■ TASK GOAL
Copy every entry below word for word, but leave the pictures out of your answer.

Segment Start: DATA LISTING

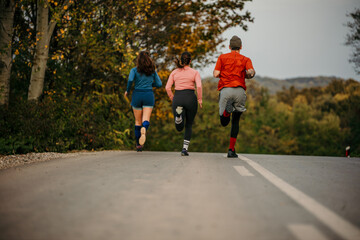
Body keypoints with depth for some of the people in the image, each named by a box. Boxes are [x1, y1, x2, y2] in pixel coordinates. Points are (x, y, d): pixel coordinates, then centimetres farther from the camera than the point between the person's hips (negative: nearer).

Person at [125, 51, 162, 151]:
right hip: (149, 96, 0)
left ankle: (138, 144, 15)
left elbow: (130, 80, -17)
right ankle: (144, 129, -44)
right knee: (146, 120, -8)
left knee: (138, 121, 11)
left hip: (137, 95, 0)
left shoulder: (134, 70, 0)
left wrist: (127, 90, -1)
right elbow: (159, 84, 7)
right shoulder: (152, 71, 7)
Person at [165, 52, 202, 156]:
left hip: (177, 98, 1)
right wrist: (200, 100, -2)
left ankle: (178, 115, -27)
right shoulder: (195, 72, 4)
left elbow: (167, 87, 3)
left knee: (179, 128, 4)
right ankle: (185, 148, 6)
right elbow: (199, 86, -10)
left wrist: (172, 98, 13)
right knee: (188, 125, 15)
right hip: (190, 98, -1)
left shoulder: (174, 72, 11)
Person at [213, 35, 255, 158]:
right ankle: (231, 150, 11)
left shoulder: (222, 57, 12)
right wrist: (246, 75, 15)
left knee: (224, 122, 4)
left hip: (225, 89, -1)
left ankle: (227, 110, -32)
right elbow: (251, 72, -7)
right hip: (239, 90, 1)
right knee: (235, 121, 15)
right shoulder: (245, 59, 12)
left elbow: (216, 74, 2)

Segment End: DATA LISTING

■ WORKED SOLUTION
Body keypoints with depth for some of the people in the image, each named by a box. Boxes are [x1, y1, x2, y2] in pixel coordinates. Points are (x, y, d): pixel coordinates, then centimetres farther from the camera than the point between the person's hips (negative: nearer).

Person at [125, 51, 162, 151]:
right hip: (149, 96, 0)
left ankle: (138, 144, 15)
left elbow: (130, 80, -17)
right ankle: (144, 129, -44)
right knee: (146, 120, -8)
left knee: (138, 121, 11)
left hip: (137, 95, 0)
left shoulder: (134, 70, 0)
left wrist: (127, 90, -1)
right elbow: (159, 84, 7)
right shoulder: (152, 71, 7)
Person at [165, 52, 202, 156]:
left hip: (177, 98, 1)
right wrist: (200, 100, -2)
left ankle: (178, 115, -27)
right shoulder: (195, 72, 4)
left elbow: (167, 87, 3)
left knee: (179, 128, 4)
right ankle: (185, 148, 6)
right elbow: (199, 86, -10)
left wrist: (172, 98, 13)
right knee: (188, 125, 15)
right hip: (190, 98, -1)
left shoulder: (174, 72, 11)
Person at [213, 35, 255, 158]:
right ankle: (231, 150, 11)
left shoulder: (222, 57, 12)
right wrist: (246, 75, 15)
left knee: (224, 122, 4)
left hip: (225, 89, -1)
left ankle: (227, 110, -32)
right elbow: (251, 72, -7)
right hip: (239, 90, 1)
right knee: (235, 121, 15)
right shoulder: (245, 59, 12)
left elbow: (216, 74, 2)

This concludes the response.